Snake Boots Buying Guide

News & Tips: Snake Boots Buying Guide

If you live in a part of the world where there are no poisonous snakes — count your blessings. For the rest of us, you better be prepared.

Snake Boot
Snake boots, like these RedHead Bone-Dry 16" Bayou Zip Snake Boots, are ideal for hunting in snake country.

If you live in a part of the world where there are no poisonous snakes — count your blessings. For the rest of us, you better be prepared. Where I was raised as a kid we had a million snakes. On one water gap that we replaced in our fence we killed about a dozen. We didn't have rattlesnakes but we had copperheads and water moccasins (cotton mouths).

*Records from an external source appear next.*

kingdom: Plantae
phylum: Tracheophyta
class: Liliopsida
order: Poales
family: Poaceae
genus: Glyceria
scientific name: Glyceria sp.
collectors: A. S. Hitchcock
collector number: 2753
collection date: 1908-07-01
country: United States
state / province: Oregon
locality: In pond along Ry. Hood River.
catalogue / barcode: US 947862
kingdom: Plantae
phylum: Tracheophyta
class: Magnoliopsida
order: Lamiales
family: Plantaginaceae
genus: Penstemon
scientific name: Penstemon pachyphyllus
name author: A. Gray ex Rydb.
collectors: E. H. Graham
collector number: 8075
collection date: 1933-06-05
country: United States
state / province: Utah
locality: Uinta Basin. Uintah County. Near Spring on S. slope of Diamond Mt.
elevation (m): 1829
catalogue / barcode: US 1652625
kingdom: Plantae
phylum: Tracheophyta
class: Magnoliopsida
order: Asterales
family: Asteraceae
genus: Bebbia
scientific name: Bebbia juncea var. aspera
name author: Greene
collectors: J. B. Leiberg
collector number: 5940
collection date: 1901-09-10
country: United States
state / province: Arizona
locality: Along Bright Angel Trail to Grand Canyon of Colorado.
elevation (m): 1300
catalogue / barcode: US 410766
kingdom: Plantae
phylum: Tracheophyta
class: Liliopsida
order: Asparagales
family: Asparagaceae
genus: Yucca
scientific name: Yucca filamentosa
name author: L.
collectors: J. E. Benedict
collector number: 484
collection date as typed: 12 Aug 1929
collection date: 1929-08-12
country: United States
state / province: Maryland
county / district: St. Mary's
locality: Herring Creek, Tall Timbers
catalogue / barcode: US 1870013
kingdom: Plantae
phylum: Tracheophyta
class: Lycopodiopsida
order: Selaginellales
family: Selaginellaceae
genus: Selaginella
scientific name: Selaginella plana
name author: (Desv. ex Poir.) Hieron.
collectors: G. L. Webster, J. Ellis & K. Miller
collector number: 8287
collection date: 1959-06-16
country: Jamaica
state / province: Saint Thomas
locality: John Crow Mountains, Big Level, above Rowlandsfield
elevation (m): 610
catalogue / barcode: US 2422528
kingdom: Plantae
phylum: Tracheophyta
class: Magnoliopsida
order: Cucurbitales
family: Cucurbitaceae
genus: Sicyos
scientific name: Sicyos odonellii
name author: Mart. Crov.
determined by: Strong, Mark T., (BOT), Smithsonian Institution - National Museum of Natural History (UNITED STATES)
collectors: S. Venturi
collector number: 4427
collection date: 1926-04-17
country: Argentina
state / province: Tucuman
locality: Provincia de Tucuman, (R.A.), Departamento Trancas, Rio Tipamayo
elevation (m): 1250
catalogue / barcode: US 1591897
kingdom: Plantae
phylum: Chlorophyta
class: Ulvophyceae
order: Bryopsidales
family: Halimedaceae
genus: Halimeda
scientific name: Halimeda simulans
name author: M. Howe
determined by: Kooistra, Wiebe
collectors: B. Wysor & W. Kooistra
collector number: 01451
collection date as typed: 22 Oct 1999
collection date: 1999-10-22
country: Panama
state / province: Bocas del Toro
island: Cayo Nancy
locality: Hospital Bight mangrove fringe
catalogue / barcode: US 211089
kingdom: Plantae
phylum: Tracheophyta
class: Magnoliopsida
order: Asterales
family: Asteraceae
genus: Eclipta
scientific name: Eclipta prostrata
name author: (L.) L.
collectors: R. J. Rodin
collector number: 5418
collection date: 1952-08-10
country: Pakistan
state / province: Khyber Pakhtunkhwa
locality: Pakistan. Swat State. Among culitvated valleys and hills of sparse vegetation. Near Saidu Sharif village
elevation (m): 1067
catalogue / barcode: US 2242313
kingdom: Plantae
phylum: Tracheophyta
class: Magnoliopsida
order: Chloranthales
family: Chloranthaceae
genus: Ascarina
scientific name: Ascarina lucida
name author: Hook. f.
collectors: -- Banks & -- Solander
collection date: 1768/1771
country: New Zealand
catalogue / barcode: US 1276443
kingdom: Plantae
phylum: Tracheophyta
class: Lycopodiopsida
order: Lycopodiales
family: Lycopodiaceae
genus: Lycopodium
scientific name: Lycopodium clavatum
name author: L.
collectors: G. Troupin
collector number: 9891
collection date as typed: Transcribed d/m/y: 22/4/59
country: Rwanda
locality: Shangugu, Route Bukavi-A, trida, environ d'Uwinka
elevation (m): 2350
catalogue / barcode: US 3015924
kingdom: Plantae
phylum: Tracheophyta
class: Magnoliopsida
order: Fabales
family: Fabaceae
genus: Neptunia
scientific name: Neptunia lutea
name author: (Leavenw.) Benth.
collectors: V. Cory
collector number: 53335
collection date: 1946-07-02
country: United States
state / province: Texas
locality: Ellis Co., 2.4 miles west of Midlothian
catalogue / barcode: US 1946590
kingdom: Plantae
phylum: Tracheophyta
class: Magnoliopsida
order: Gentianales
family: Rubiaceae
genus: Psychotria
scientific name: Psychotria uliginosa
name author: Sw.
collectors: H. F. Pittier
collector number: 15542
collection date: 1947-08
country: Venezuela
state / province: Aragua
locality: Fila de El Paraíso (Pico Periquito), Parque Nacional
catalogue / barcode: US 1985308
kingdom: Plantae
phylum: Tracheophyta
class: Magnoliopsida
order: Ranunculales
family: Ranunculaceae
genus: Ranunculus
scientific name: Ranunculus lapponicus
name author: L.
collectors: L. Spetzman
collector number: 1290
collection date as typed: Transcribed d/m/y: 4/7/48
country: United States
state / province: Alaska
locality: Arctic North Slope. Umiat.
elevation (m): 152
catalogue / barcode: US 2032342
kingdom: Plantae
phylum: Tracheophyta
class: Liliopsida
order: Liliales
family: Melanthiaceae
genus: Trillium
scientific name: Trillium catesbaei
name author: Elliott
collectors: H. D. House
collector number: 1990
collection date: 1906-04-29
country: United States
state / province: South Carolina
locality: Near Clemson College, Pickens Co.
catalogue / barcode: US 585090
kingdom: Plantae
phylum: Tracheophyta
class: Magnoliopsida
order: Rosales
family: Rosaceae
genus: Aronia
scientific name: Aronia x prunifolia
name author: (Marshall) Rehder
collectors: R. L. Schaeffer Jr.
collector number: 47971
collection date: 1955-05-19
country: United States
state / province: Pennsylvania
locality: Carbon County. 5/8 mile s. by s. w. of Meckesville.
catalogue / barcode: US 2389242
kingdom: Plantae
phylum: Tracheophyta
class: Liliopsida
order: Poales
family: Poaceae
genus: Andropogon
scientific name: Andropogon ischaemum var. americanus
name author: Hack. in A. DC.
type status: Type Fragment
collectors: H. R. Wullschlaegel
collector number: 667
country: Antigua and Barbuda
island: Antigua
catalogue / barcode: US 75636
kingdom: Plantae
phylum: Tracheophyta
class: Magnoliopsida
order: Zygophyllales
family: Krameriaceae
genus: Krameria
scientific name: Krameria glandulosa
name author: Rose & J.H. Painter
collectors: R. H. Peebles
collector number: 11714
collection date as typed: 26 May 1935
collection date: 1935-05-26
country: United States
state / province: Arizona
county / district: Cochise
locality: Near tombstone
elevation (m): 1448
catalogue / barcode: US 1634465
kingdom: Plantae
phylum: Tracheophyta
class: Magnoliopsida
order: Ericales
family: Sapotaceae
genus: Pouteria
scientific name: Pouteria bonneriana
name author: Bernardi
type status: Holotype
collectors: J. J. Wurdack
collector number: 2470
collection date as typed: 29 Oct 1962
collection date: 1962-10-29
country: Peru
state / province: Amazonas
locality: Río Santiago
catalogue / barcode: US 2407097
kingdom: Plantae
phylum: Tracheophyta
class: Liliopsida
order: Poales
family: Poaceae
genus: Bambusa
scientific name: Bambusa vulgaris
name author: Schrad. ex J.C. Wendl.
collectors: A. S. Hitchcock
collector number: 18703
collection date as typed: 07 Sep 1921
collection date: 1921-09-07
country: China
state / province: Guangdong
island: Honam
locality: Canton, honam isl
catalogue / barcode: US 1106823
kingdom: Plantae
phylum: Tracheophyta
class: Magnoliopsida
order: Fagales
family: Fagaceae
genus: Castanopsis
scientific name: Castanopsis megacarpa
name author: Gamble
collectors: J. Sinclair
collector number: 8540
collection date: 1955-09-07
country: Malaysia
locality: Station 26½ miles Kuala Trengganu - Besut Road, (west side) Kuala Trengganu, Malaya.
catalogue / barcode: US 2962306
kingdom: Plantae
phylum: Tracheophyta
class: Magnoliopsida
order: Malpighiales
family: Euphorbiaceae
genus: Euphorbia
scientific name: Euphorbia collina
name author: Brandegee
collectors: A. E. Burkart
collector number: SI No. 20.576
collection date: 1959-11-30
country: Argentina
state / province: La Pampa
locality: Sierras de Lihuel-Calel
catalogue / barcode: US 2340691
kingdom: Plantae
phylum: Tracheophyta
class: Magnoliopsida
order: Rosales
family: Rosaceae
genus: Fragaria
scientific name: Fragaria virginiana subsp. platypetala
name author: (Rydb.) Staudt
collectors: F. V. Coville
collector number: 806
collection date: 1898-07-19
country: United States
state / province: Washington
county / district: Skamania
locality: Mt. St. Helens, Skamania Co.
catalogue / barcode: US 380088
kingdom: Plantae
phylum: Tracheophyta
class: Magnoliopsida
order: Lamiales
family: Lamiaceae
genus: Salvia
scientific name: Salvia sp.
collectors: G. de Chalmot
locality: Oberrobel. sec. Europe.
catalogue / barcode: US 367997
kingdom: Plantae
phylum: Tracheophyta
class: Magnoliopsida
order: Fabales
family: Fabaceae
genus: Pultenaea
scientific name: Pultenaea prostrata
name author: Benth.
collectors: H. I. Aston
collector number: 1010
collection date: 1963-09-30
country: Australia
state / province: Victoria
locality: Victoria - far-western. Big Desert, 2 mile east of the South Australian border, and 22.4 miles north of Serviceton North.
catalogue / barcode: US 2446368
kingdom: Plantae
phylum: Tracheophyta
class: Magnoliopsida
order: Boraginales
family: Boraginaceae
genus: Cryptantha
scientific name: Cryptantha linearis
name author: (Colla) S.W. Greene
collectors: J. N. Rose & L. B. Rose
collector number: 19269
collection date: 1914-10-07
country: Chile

To help protect you against bites, let's talk about some snake protection for us hunters — even fishermen, since last summer my daughter and I had a snake jump in the boat with us while we were crappie fishing over in Oregon.

As far as I know we have four options for snake protection:

  1. high top leather boots
  2. snake gaiters
  3. snake proof boots
  4. stay home and play the piccolo

This article is a little unique in that on most outdoor gear I give it a good test before recommending it. On snake boots though, I'd have to walk in a few viper pits and let 20 or 30 chew on me. That's probably not going to happen! So we're going to trust the manufacturers testing procedures.

What I'll recommend is to try on whichever model of boots that you are looking at purchasing to see if they fit well. None of them are too comfortable due to the requirements to make them snake proof, but mine have a side zipper to ease in removal. If you're going to be walking all day you'll want to purchase a pair that is comfortable to walk in.  

Snake boots are a lot like seat belts. They don't do any good unless you wear them. My dad's cousin lived in New Mexico and was out building fence. Why I don't know but it was super hot and he'd cut the top off of his cowboy boots. Sure enough while building fence a rattler struck him. He said he knew right away what it was. If you're in bad snake country, don't cut the top off your boots and try to turn them into Go Go boots.  

I know when I turkey hunted with my brother and his kid down by El Dorado years ago they both wore them since we'd be crawling around in the brush all day calling turkeys and spotlighting varmints at night. He kills a lot of rattlesnakes on that ranch.

I'm going to assume that knee high snake boots will suffice for our snakes in the states. The only situation where I see they may not suffice is if you're climbing mountains or such situations where the snake will be elevated above you.

When I was a kid the old man that owned the ranch beside us had gotten bit on the hand years before by a copper head. He was picking up a rock and it struck him. So be careful when you're picking things off the ground. But don't necessarily think that you'll be safe if you kick over a log or flip it with a stick. It may just coil up as the story below will tell.

Unfortunately you can't feel safe if you're the back man while hiking. I've heard it said that the first hiker spooks the snakes so they coil up and then they strike the second man.  When I lived in Colorado there were a ton of rattlers out on the prairie and certain times of the year a guy in the plant would go out and catch nearly 100 after work. There were a couple of guys out there bird hunting and twice one of them came out of the brush and had a snake latched onto his pants leg dragging along. He must have walked in on snaky areas for this to happen to him so often is all that I can figure. Whatever he was doing — don't do!

One fall Chris Puckett and I ran over to Hell's Canyon to do a little deer hunting. We were walking down a canyon and Chris said, "Wow, look at that." I turned around and there was an 18-inch rattler in the trail. We'd both stepped right over it and he was wearing tennis shoes (Chris was wearing the tennis shoes, not the snake). Even though it was coiled up it hadn't struck. So not all snakes will strike you so you never know how many you have actually walked right by.

Used to when visiting out by El Paso we'd go snake hunting at night. It gets cool at night since it's a desert and snakes would crawl out on the black top to get warm. One time we pulled over to get one and the light went out. It finally came back on and he was crawling towards me and only about 2 feet away. The light came on and I shot outta there. Snake boots would have been nice for those midnight hunts.

As we wrap up remember: Getting into the outdoors is a blast but a bad snake bite could turn an otherwise good day into a bad one real quick. Be careful and be prepared.